Indexing

Content must be indexed before it can be searched. Indexing comprises the following steps:

  1. Extraction, transformation, and loading (ETL) - Use existing engines or frameworks such as Apache Tika or Cloudera Morphlines.
    1. Content and metadata extraction
    2. Schema mapping
  2. Index creation using Lucene.
    1. Index creation
    2. Index serialization

Indexes are typically stored on a local file system. Lucene supports additional index writers and readers. One HDFS-based interface implemented as part of Apache Blur is integrated with Cloudera Search and has been optimized for CDP-stored indexes. All index data in Cloudera Search is stored in and served from HDFS.

You can index content in the following ways:

Batch indexing using MapReduce

To use MapReduce to index documents, run a MapReduce job on content in HDFS to produce a Lucene index. The Lucene index is written to HDFS, and this index is subsequently used by Search services to provide query results.

Batch indexing is most often used when bootstrapping a Search cluster. The Map phase of the MapReduce task parses input into indexable documents, and the Reduce phase indexes the documents produced by the Map. You can also configure a MapReduce-based indexing job to use all assigned resources on the cluster, utilizing multiple reducing steps for intermediate indexing and merging operations, and then writing the reduction to the configured set of shard sets for the service. This makes the batch indexing process as scalable as MapReduce workloads.

NRT indexing using the API

Other clients can complete NRT indexing. This is done when the client first writes files directly to HDFS and then triggers indexing using the Solr REST API. Specifically, the API does the following:

  1. Extract content from the document contained in HDFS, where the document is referenced by a URL.
  2. Map the content to fields in the search schema.
  3. Create or update a Lucene index.

This is useful if you index as part of a larger workflow. For example, you could trigger indexing from an Oozie workflow.

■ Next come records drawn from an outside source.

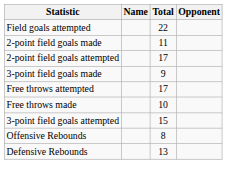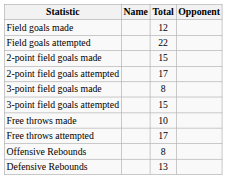+ row: Field goals made | 12
2-point field goals made | Total: 11 -> 15
3-point field goals made | Total: 9 -> 8
rows swapped: 3-point field goals attempted <-> Free throws attempted
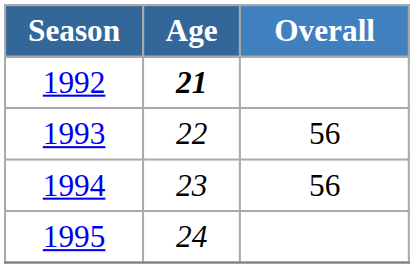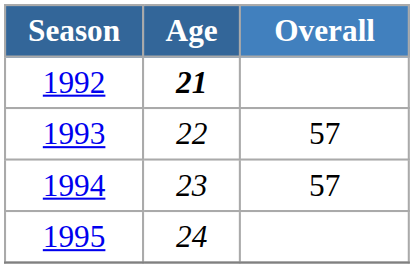1993 | Overall: 56 -> 57
1994 | Overall: 56 -> 57
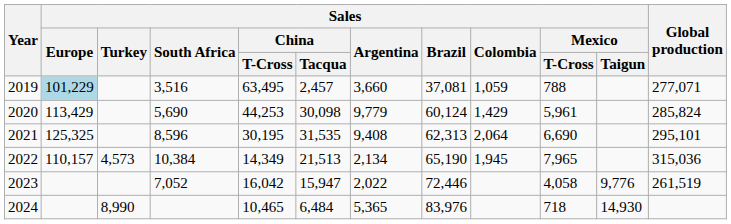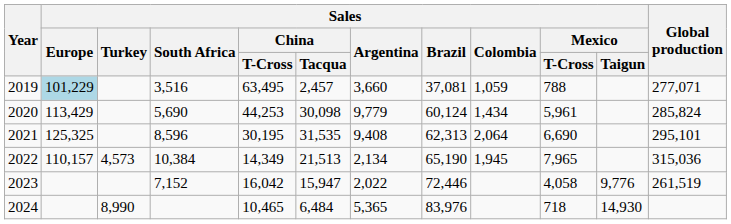2020 | Sales / Colombia: 1,429 -> 1,434
2023 | Sales / South Africa: 7,052 -> 7,152
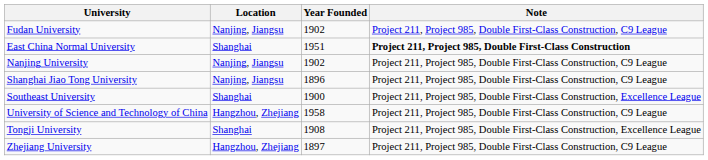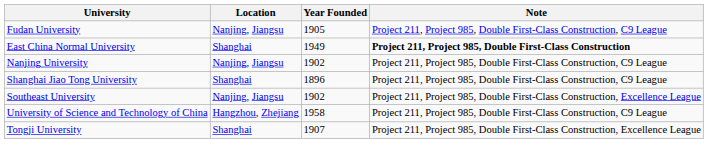Fudan University | Year Founded: 1902 -> 1905
East China Normal University | Year Founded: 1951 -> 1949
Shanghai Jiao Tong University | Location: Nanjing, Jiangsu -> Shanghai
Southeast University | Location: Shanghai -> Nanjing, Jiangsu
Southeast University | Year Founded: 1900 -> 1902
Tongji University | Year Founded: 1908 -> 1907
- row: Zhejiang University | Hangzhou, Zhejiang | 1897 | Project 211, Project 985, Double First-Class Construction, C9 League
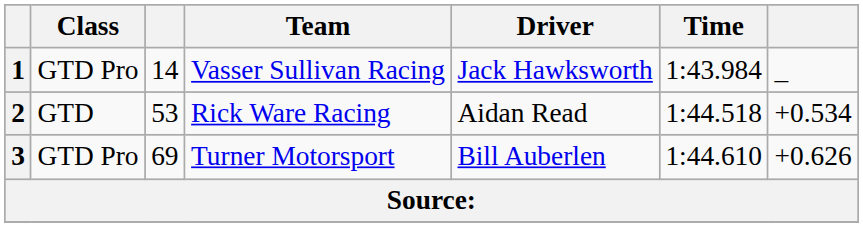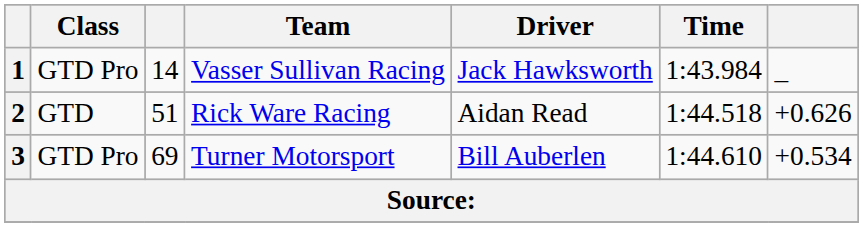2 | column 3: 53 -> 51
2 | column 7: +0.534 -> +0.626
3 | column 7: +0.626 -> +0.534
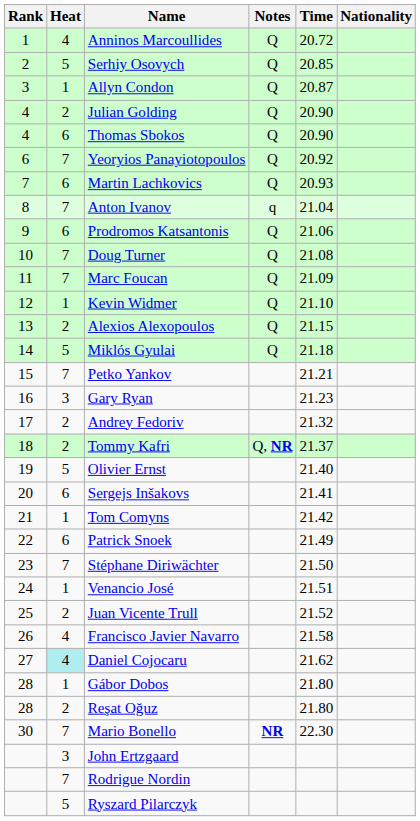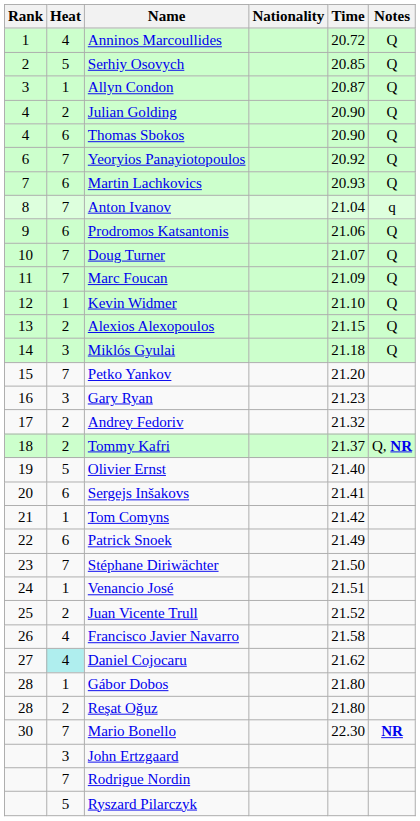columns swapped: Nationality <-> Notes
Doug Turner | Time: 21.08 -> 21.07
Miklós Gyulai | Heat: 5 -> 3
Petko Yankov | Time: 21.21 -> 21.20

Indexing using the Spark-Solr connector

Using the Spark-Solr connector you have two options to index data into Solr: batch index documents or index streaming data.

For batch indexing you have multiple options, firstly you can use the spark-shell tool to reach Solr with Scala commands. Cloudera recommends this solution mostly for experimenting or smaller indexing jobs.

The second option is to use spark-submit with your spark job, for this you need to create a class which implements SparkApp.RDDProcesor interface. This way you can access the robustness of Spark with the phrases and concepts well-known from Solr. This works in Scala and Java as well.

If you want to index streaming data, you can do it by implementing the SparkApp.StreamingProcessor interface. With this solution you gain access to all the benefits of SparkStreaming and send on the data to Solr.